Working with Congolese was often taxing, both for us and for them. Snippets from a letter suggest the problems – on both sides.
“I’ve been telling Tom for some weeks that I think we must supervise these guys more carefully. It simply is not fair for us to get upset with their mistakes if we are not giving them enough supervisory support. I do not agree with Tom’s giving Iwo instructions in English. He does this, Iwo fakes comprehension, then Tom is upset when the job is not satisfactory. More and more, I see our relationships with the men who work for us in terms of grammar school teacher and pupils. This is really a kind of classroom laboratory experience in ‘How We Do a Job.’
“For example, I badger N’Djoku three times a week to straighten up the Nouveaux Horizons books that are his responsibility. I ask, “Who takes care of these books?” He is silent for a long moment, his brow furrowed, his jaws clasped firm, his mind a tiny nucleus of concentration. “I do,” he says finally. If I pose a question to which the answer is for us either yes or no, N’Djoku gives a long pause. “I must think,” he says.

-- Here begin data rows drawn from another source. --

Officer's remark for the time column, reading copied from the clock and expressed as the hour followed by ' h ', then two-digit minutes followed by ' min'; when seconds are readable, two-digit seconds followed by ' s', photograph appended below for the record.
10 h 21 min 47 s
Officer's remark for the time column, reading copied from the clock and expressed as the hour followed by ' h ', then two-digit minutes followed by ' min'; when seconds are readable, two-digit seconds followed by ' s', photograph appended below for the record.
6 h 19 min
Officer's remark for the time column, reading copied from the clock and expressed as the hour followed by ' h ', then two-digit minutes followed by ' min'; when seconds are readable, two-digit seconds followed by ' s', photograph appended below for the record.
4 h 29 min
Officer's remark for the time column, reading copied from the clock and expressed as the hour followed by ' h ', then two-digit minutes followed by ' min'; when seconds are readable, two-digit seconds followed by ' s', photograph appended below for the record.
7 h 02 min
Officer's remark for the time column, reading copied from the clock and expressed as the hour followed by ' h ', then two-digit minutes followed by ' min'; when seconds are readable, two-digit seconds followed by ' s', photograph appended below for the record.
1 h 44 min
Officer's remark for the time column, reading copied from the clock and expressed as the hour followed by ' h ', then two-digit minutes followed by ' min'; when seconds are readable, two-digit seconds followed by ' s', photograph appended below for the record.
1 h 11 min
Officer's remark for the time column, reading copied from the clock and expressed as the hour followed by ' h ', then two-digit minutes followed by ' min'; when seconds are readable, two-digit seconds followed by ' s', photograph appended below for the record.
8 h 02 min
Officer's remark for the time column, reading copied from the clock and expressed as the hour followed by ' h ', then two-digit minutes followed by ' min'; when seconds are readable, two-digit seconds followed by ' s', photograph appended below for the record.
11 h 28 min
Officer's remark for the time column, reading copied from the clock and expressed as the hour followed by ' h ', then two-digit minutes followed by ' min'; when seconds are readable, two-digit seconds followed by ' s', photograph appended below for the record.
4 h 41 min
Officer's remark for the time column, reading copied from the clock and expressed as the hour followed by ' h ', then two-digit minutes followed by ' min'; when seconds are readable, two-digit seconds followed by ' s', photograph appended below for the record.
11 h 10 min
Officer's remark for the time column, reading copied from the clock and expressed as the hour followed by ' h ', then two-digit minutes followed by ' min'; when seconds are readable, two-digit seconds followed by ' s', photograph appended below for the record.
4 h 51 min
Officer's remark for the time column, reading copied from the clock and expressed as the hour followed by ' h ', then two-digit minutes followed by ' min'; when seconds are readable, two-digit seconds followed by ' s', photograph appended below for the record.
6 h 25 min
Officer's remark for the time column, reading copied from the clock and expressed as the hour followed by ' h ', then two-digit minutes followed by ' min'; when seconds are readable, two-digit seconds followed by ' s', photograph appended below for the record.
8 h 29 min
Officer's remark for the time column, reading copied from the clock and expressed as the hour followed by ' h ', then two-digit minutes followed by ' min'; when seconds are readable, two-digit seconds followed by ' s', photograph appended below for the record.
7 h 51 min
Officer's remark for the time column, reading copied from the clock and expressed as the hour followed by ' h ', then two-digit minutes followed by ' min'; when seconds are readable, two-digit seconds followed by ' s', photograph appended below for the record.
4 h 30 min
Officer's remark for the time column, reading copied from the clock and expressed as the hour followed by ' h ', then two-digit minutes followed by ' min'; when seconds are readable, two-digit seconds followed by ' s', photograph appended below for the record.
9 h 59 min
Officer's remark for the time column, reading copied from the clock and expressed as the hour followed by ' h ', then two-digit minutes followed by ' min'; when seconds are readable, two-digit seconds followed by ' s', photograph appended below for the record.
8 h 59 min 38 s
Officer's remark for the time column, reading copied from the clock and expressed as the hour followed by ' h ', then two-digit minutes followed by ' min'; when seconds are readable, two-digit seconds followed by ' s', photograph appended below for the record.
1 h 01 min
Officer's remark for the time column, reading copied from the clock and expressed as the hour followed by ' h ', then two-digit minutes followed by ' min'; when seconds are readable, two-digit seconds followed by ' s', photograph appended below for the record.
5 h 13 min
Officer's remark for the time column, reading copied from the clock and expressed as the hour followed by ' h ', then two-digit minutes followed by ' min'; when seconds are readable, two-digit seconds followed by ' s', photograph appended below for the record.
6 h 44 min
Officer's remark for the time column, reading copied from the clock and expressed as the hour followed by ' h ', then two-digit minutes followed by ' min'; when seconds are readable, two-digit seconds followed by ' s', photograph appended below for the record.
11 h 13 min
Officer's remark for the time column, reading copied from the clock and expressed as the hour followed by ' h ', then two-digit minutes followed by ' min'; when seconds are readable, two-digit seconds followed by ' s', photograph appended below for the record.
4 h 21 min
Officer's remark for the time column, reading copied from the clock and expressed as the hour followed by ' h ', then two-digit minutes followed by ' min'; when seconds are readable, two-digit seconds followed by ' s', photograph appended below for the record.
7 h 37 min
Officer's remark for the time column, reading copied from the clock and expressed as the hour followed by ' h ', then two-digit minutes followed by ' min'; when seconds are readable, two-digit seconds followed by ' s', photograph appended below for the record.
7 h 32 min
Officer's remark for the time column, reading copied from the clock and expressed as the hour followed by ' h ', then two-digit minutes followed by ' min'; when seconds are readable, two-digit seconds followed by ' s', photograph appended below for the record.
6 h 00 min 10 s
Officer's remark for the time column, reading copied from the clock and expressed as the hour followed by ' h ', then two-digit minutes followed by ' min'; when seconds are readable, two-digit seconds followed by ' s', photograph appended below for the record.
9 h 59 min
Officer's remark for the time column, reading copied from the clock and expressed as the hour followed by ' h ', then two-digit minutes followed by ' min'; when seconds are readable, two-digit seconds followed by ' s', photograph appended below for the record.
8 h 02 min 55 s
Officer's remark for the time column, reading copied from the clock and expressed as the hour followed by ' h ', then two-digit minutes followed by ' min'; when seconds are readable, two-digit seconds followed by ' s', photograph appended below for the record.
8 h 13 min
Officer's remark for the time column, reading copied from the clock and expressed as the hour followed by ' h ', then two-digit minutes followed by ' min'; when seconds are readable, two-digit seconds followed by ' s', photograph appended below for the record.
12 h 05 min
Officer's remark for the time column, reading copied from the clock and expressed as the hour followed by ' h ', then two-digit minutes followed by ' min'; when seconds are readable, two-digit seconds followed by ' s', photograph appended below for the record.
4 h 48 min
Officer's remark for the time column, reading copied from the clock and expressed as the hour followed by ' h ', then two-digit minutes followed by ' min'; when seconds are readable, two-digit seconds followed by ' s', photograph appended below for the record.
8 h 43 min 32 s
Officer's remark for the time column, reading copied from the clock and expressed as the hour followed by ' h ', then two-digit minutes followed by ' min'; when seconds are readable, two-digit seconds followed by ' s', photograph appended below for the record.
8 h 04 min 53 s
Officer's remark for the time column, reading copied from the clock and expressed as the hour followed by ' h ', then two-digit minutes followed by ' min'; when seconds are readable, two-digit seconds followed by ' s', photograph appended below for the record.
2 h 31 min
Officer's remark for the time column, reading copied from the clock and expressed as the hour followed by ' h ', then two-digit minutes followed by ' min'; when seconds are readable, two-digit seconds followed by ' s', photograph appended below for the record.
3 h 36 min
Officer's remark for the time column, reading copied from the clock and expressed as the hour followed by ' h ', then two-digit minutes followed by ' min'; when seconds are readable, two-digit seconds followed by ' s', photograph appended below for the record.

Of course, he is deciding what answer will do him the least harm. Pierre Bogaerts feels this is merely another approach to truth. It’s amusing when you have time for it, but I feel unhappy at having to badger these guys…
“Iwo, Raphael and I went to Bikoro Friday afternoon to show movies in the town itself and at a rubber plantation. We’d written a letter and telegraphed the time we’d be there, but neither telegram nor letter arrived. We must still solve the problem of calling people to the showings. We drove through the cité calling, ‘Cinéma ce soir å la plaine de football.’ We got about 500 at each showing.” We set up a translucent screen so that people could sit on either side and a projector on the film truck. At first I thought grassy spots were more desirable, but soon learned that people wanted to sit on dirt where the likelihood of snakes or rats were less.
“After the showings I was tired and went immediately to the lodgings provided in an abandoned house overlooking Lake Tumba. A crude bed and mattress and rats skittering across the floor. (I put everything out of their reach on a windowsill, except a box of matches and a candle I waxed to the floor.) Having brought my own water, pillow and sheet, I was quite comfortable. Bouncing along African roads really takes it out of me. I slept most of yesterday afternoon after we got back.”
The letter goes on: “Rebels operating out of Congo-Brazzaville (where they have training camps and 5,000 Communist advisors, so it’s said, are advising them) crossed the Congo River during last week to take Bolobo, a mission station and port town, 120-150 miles south of Coq. Troops were flown from Coq to Bolobo and reports yesterday were that Bolobo had been retaken. Should rebels entrench themselves at Lukolela and Inongo, capital of our neighboring province to the south, Bikoro will emerge as a likely target with Coq waiting like a jewel at the end of 125 kms of road.
“I think it would be rather amusing to be evacuated. As I was telling Madison, if that happened I would have crowded into two years in the Foreign Service all the possibilities of the life: service in an important European capital [I had served in Brussels]; in the capital and bush of an underdeveloped country; set up a post; taken bush trips, etc., etc. If I could cap it off with an evacuation, all the rest would be repetition.”